## TASKS AND EXERCISES
1. Quote the stretch of the TFSA and RRSP interview from "Sébastien: Okay, so" through "have some benefits." word for word.
2. Extend the TFSA and RRSP interview, picking up right after its final line.

## EXCERPT TO READ
:::

CC: Is 15 years a long time? I can't tell.

Sébastien: It's quite a long time, yes.

CC: Is it? Okay.

Sébastien: Oh yeah. It's plenty.

CC: Do a lot of people take advantage of the Home Buyers’ Plan?

Sébastien: Yes, there is quite a substantial amount of folks that do take advantage of the Home Buyers’ Plan.

CC: What's the difference between a TFSA and RRSP?

Sébastien: Okay, so I guess if we can go back on an RRSP versus a TFSA, there's some major difference, but there's some components to it that are very similar. We can start with similarities. So with a TFSA and an RRSP, you can hold many different investments, such as stocks, mutual funds, GIC, and those are all via your financial institution.

GIC, you can get a fixed interest. And those are both the most type of investment for which a Canadian can save up for different needs.

CC: Like if I wanted to buy a house or maybe save for my retirement?

Sébastien: Exactly. The RRSP is the way to go for that particular side of things. In regards to TFSA, some people use it for short term investments, which do have some benefits.

Let’s say you, something happens, you have to fix your car, you need money right away, so you can make a withdrawal tax free. That’s one big advantage versus the RRSPs. When we're thinking about RRSPs, it's, well, there is some particular rules that you have to be careful, but the big advantage with TFSA exactly is that you can make that withdrawal tax free.

You just have to be careful though, because once you make that withdrawal, you cannot technically add the funds back until the following year.

CC: I see. Okay. So I have to be really sure that I need that money that I'm taking out of the TFSA.

Sébastien: Correct. And also, when we're talking about investment funds, there's good components to it, such as any gains that you have made in your TFSA and that you withdraw will be added to your room. So, if you made a great investment, let's say you've invested in X stocks, you have a good feeling about some stocks and you buy, I don't know, a $5,000 worth and you do make a good return out of it and you decide to withdraw it to spoil yourself with that…

CC: Treat yourself.

Sébastien: Treat yourself with that great investment while that, let's say you made, I don't know, let's say $1,000 of interest, that interest gets added back to your room.

CC: Oh, okay.

Sébastien: It's an interesting component to it.

CC: Who can I talk to about TFSA advice?

Sébastien: So, I would recommend to talk to your financial advisor. All investment, of course, not everyone is in the same situation. It’s not a one size fits all. You have to identify your needs, what you're looking out of it. Again, it could be just a small GIC, which has a set fixed interest rate, or it could be again, like stocks that you want to invest and just to have to be careful because sometimes, when we want to, let's say, move funds around we have to be careful not to do that ourself. We always have to talk to our financial advisor to make sure that we are transferring funds in a way that will not cause any issues within the rules that are set in place. So, what I'm talking about is, we've often seen people go from one financial institution to another for, let's say, a better interest rate.

CC: Okay.

Sébastien: But to this, there's fees that are attached to it. You want to be careful.

CC: But what if one of the banks offers me a free iPad.

Sébastien: Yes, we've seen that in the past. And yes, they do offer. They try to entice more people. But you have to be careful when transferring, let's say, from bank A to a bank B.

You have to do it in the legal aspect of way. So, what I'm talking about is, there are forms usually that one F.I. will, one financial institution will have you complete to make it the proper way to transfer it. Do not transfer it yourself. We've seen that situation occur where people have transferred their funds from bank A to bank B to take advantage of some promotion that happened.

:::

## PROVIDED DATA
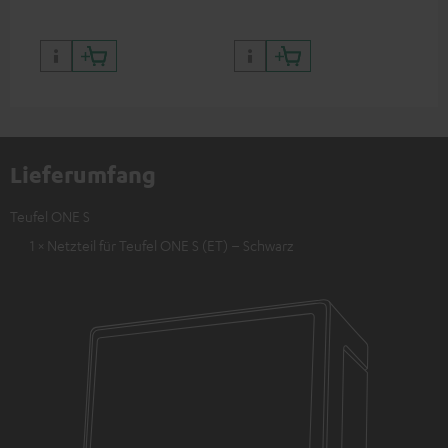
Lieferumfang
Teufel ONE S
1 × Netzteil für Teufel ONE S (ET) – Schwarz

:::

## RESULTS
1.
Sébastien: Okay, so I guess if we can go back on an RRSP versus a TFSA, there's some major difference, but there's some components to it that are very similar. We can start with similarities. So with a TFSA and an RRSP, you can hold many different investments, such as stocks, mutual funds, GIC, and those are all via your financial institution.

GIC, you can get a fixed interest. And those are both the most type of investment for which a Canadian can save up for different needs.

CC: Like if I wanted to buy a house or maybe save for my retirement?

Sébastien: Exactly. The RRSP is the way to go for that particular side of things. In regards to TFSA, some people use it for short term investments, which do have some benefits.

2.
While when we do this type of, let's say, behavior, it will be considered as a new contribution.

CC: What happens if I over contribute to either my TFSA or my RRSPs? What happens? I mean, like, putting in more money into these accounts would be better in the long run, right?

Sébastien: No, because there are some tax implications to overcontributing to both your TFSA and RRSPs.

My recommendation is to withdraw that excess amount immediately and check with the CRA on what your options are.

CC: So what is the difference then between the First Home Savings Account and the Home Buyers’ Plan?

Sébastien: The First Home Savings Account combines features from the RRSP and TFSA. So it allows for a contribution to be deducted on your income tax return, just like an RRSP, but if the funds are withdrawn to purchase a qualifying home, the withdrawal will be tax free.

CC: So I can take the money out for, say, car repair, and it would be taxed, but then if I take it out to buy a house, it wouldn't be?

Sébastien: Correct.

CC: How much can I contribute towards the First Home Savings Account?

Sébastien: So you can contribute up to $8,000 per year. But we have to also to note that there is a lifetime limit, lifetime contribution limit of $40,000.

CC: And how long can I hold on to my FHSA?

Sébastien: So, the rules are that you can hold it for up to 15 years or until you turn 71.

CC: Oh, that's really specific.

Sébastien: Mm hmm.

CC: Why do we need another registered plan for housing when we already have the Home Buyers’ Plan?

Sébastien: So, like TFSA, the First Home Savings Account investment income isn't taxable and unlike the Home Buyers’ Plan, the participants don't need to pay back the amount and there is no withdrawal amount limit. I think the need for this one, I think it's a great investment plan for the younger generation as you don't need to have an RRSP first set up to make a withdrawal for the purchase of a home.

You can have that goal in mind right away. Somebody that just turned 18 can contribute $8,000 via the First Home Savings Account and withdraw it to make the purchase of a home. So, they are getting the tax deduction with that savings plan, but the great advantage is they do not have to repay it.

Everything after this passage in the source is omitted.